|Master Investor Magazine
Never miss an issue of Master Investor Magazine – sign-up now for free!
Robert Stephens, CFA, discusses why the election could be a pivotal moment for these three UK blue-chip stocks.
The 2019 general election could be the most important election in a generation. Not only will its result go a long way to determine whether the UK leaves the EU, it will also have a major impact on the operating environment for UK-focused businesses.
Here are three FTSE 100 stocks that could be among those most affected by the election result. A Conservative majority could catalyse their share prices, while a Labour minority government may lead to an uncertain future.
Labour plans to start nationalising a range of utility stocks within its first 100 days of coming into power. Among those companies expected to be nationalised is electricity and gas transmission business National Grid (LON:NG.).
Although nationalisation may mean that shareholders receive the market price for their holdings, the emergence of a Labour minority government could spark an investor sell-off. This may cause investors to ultimately receive a severely discounted price to the 890p at which the stock trades today.
A Conservative victory could provide a catalyst to National Grid’s shares in the short run. This scenario would avoid nationalisation, and could provide greater clarity on the UK’s political and economic future.
The stock’s 5.5% forward dividend yield suggests there may be a margin of safety included in its current price, but there are other high-yielding stocks that may have lower short-term risk.
Lloyds (LON:LLOY) relies on the UK for the vast majority of its income. In this respect, it differs from other FTSE 100 banks such as HSBC. They have major international operations, and are likely to be less impacted by the election result.
Lloyds has communicated a degree of weakness in business and consumer confidence in its recent updates. This may yet continue under a Boris Johnson-led government. But, his ‘oven-ready’ Brexit deal and a more business-friendly tax policy compared to that of Jeremy Corbyn may provide catalysts to the bank’s financial performance.
The bank has a relatively appealing forward price-earnings ratio of 8.5. It is highly efficient and is investing large sums in long-term digital growth opportunities.

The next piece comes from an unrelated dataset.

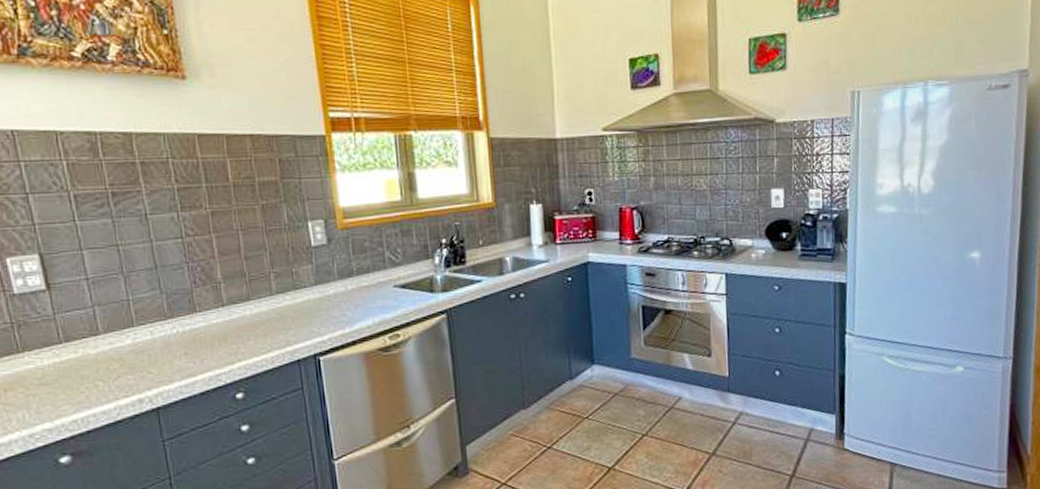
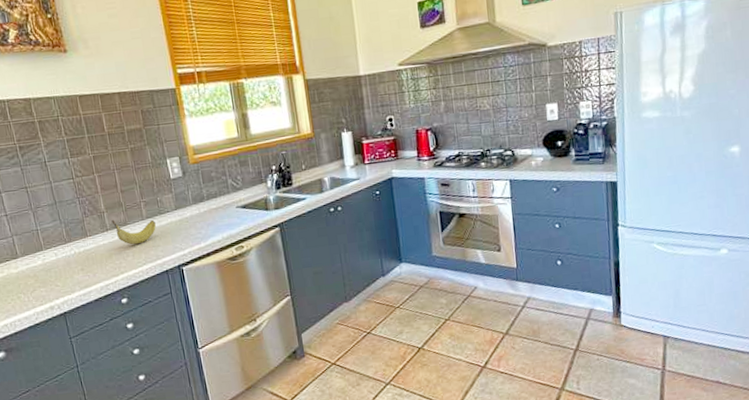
fruit: none [230,292,288,326] -> present [111,219,156,245]

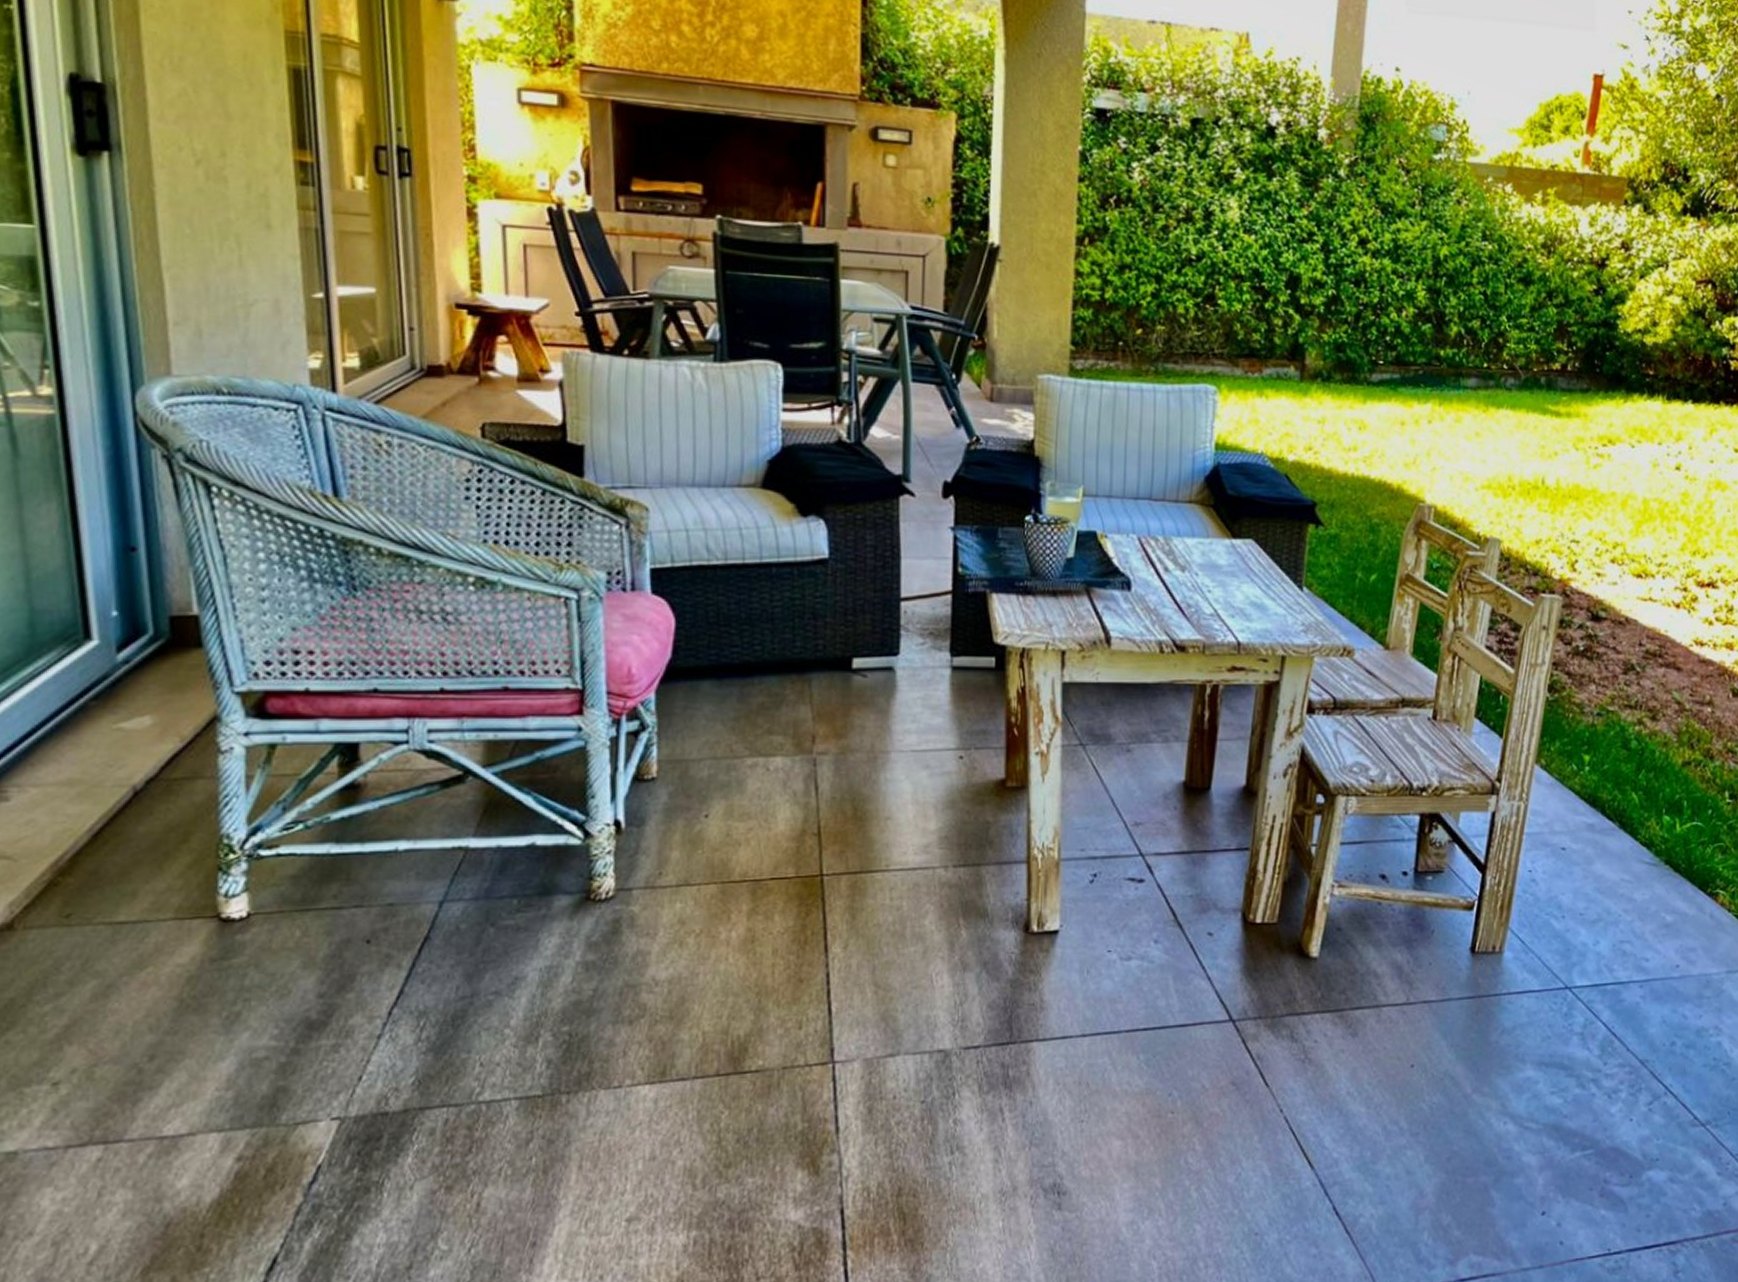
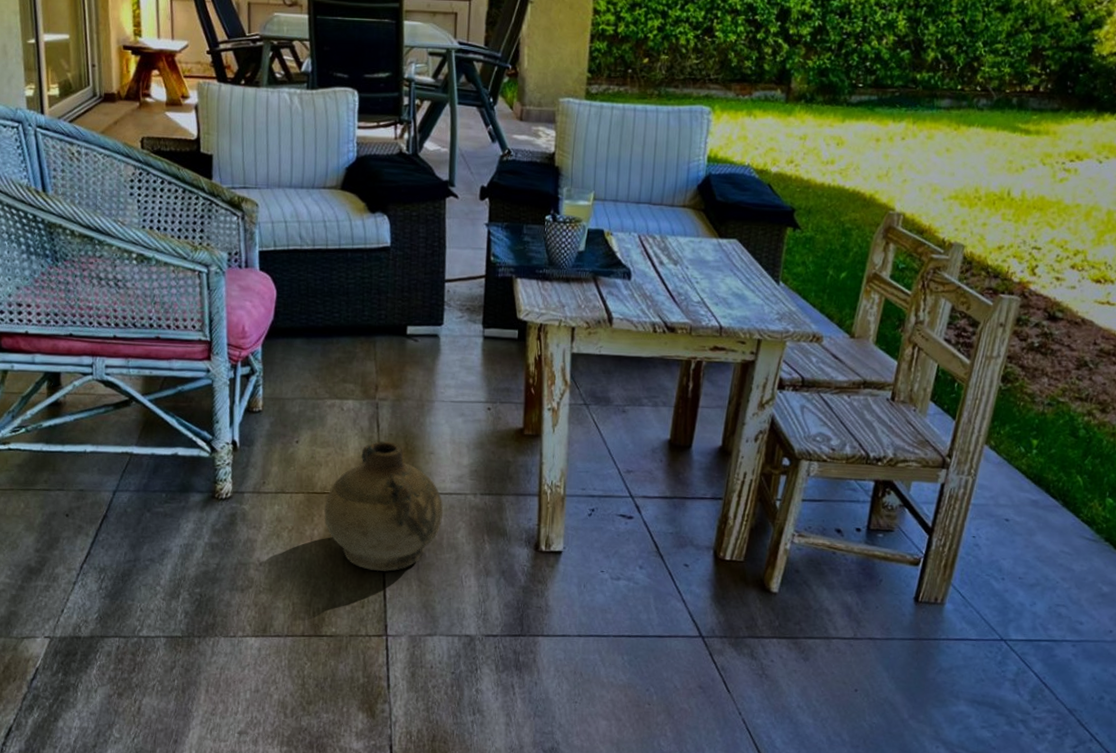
ceramic jug: none [745,807,906,978] -> present [324,441,444,571]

News that Tesco (LON:TSCO) is reviewing its Asia operations could mean that it becomes increasingly UK-focused over the medium term. As has been the case with many retailers, it has experienced challenging trading conditions due in part to consumer confidence being pessimistic for around four years.
A Conservative victory at the general election may provide greater economic certainty. It may convince investors that the UK’s fastest wage growth in 11 years and its lowest level of unemployment in 45 years is worth buying into.
Tesco is enjoying success through improving its product quality, and will use technology to further boost efficiency. Its planned change in CEO in 2020 is a possible risk, but a forward price-earnings ratio of 14 suggests it may be the pick of the major supermarkets.
Labour’s radical economic policies mean that the outcome of the election could have a significant impact on a wide range of companies that operate in the UK. In many cases, the risk of a Labour minority government may be priced into valuations. This could mean there are buying opportunities, although short-term volatility may be high.